_Exercise goal_.
Repeat exactly the lines of the listing from the line containing "X433497Y-716866D01*" through its last line, and nothing beyond them.

_Data records_.

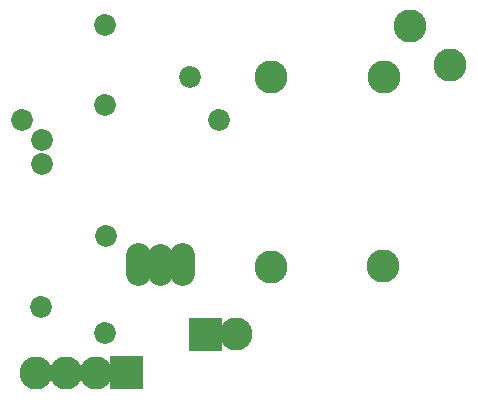
<source format=gbr>
%FSLAX34Y34*%
%MOMM*%
%LNSOLDERMASK_BOTTOM*%
G71*
G01*
%ADD10C, 2.10*%
%ADD11C, 1.85*%
%ADD12C, 2.80*%
%LPD*%
G54D10*
X380512Y-636316D02*
X380512Y-651316D01*
G54D10*
X362053Y-635916D02*
X362053Y-650916D01*
G54D10*
X399356Y-636112D02*
X399356Y-651112D01*
X406106Y-485062D02*
G54D11*
D03*
X333875Y-440738D02*
G54D11*
D03*
X333875Y-509000D02*
G54D11*
D03*
X430712Y-521575D02*
G54D11*
D03*
X264025Y-521575D02*
G54D11*
D03*
X280694Y-538244D02*
G54D11*
D03*
X280694Y-558881D02*
G54D11*
D03*
X279900Y-679531D02*
G54D11*
D03*
X474488Y-485188D02*
G54D12*
D03*
X474488Y-645525D02*
G54D12*
D03*
X569738Y-644731D02*
G54D12*
D03*
X570531Y-485188D02*
G54D12*
D03*
X591962Y-441531D02*
G54D12*
D03*
X626094Y-474869D02*
G54D12*
D03*
X334669Y-620000D02*
G54D11*
D03*
X334272Y-701359D02*
G54D11*
D03*
G36*
X365863Y-749409D02*
X337863Y-749409D01*
X337863Y-721409D01*
X365863Y-721409D01*
X365863Y-749409D01*
G37*
X326463Y-735409D02*
G54D12*
D03*
X301063Y-735409D02*
G54D12*
D03*
X275663Y-735409D02*
G54D12*
D03*
G36*
X433497Y-688866D02*
X433497Y-716866D01*
X405497Y-716866D01*
X405497Y-688866D01*
X433497Y-688866D01*
G37*
X444897Y-702866D02*
G54D12*
D03*
M02*

</source>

_Answer box_.
X433497Y-716866D01*
X405497Y-716866D01*
X405497Y-688866D01*
X433497Y-688866D01*
G37*
X444897Y-702866D02*
G54D12*
D03*
M02*

</source>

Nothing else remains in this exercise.